* [Extracted records]
◆ ◆ ◆

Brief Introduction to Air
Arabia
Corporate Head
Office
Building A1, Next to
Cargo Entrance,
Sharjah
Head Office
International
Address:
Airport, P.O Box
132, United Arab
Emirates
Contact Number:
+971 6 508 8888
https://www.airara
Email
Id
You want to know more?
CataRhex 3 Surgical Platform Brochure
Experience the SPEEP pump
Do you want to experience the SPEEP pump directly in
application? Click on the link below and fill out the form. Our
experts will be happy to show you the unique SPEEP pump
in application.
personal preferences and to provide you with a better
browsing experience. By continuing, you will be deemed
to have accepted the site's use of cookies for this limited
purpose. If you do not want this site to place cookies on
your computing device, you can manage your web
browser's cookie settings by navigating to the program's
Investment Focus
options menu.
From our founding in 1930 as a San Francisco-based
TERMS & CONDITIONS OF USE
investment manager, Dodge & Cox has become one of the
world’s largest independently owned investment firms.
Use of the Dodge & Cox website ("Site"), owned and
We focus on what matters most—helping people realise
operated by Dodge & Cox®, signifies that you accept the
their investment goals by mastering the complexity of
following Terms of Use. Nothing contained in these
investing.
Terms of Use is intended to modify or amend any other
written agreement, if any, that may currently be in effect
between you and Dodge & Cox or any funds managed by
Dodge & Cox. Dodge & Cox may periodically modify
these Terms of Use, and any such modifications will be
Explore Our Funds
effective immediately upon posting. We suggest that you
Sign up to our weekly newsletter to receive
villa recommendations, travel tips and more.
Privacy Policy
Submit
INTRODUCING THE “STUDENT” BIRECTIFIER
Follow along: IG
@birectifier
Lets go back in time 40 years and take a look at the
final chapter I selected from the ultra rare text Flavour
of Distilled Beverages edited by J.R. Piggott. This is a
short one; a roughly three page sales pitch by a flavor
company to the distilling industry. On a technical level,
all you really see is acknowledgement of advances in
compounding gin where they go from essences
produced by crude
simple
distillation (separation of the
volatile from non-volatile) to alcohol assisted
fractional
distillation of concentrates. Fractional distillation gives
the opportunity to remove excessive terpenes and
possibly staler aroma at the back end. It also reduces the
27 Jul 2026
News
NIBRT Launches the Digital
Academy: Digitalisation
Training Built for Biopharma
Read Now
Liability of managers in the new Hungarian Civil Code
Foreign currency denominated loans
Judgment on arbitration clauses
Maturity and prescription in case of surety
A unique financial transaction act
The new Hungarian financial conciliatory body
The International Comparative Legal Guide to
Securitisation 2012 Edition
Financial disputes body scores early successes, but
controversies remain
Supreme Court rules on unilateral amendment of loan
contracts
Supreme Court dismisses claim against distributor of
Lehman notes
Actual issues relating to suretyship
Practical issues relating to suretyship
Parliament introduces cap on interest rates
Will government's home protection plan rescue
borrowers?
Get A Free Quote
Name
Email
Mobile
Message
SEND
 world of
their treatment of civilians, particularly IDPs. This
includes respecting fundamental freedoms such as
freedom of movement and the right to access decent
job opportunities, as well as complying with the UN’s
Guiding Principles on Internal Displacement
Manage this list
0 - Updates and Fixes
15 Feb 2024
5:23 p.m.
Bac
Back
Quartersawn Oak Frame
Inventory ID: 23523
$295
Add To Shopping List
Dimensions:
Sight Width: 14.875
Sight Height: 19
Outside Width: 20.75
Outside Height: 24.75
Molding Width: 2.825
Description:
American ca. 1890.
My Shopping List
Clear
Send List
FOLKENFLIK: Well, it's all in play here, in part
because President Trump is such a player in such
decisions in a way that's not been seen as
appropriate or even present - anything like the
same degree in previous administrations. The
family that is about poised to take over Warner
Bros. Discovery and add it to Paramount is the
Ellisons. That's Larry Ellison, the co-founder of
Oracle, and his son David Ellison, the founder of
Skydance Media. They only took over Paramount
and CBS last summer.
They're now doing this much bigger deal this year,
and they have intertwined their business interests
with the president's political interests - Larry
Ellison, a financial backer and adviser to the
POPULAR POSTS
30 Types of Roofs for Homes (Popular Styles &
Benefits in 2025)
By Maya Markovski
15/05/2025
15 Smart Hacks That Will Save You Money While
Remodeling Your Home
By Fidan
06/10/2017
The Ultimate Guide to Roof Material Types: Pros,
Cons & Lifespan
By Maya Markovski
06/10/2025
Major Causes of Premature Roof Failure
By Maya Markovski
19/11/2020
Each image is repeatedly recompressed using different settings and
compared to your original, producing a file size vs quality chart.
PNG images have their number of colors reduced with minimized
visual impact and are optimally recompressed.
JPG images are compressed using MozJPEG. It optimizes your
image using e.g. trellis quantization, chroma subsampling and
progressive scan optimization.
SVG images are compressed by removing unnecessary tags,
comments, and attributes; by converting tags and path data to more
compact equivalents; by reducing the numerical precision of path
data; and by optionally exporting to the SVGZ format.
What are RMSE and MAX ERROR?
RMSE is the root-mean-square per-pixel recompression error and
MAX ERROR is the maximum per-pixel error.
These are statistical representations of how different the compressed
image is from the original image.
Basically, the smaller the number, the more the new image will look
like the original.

◆ ◆ ◆

* [AIM OF THE EXERCISE] Your reply must be one number: the count of lines in the records above that contain the string "tags".

* [WRITTEN RESPONSE] 2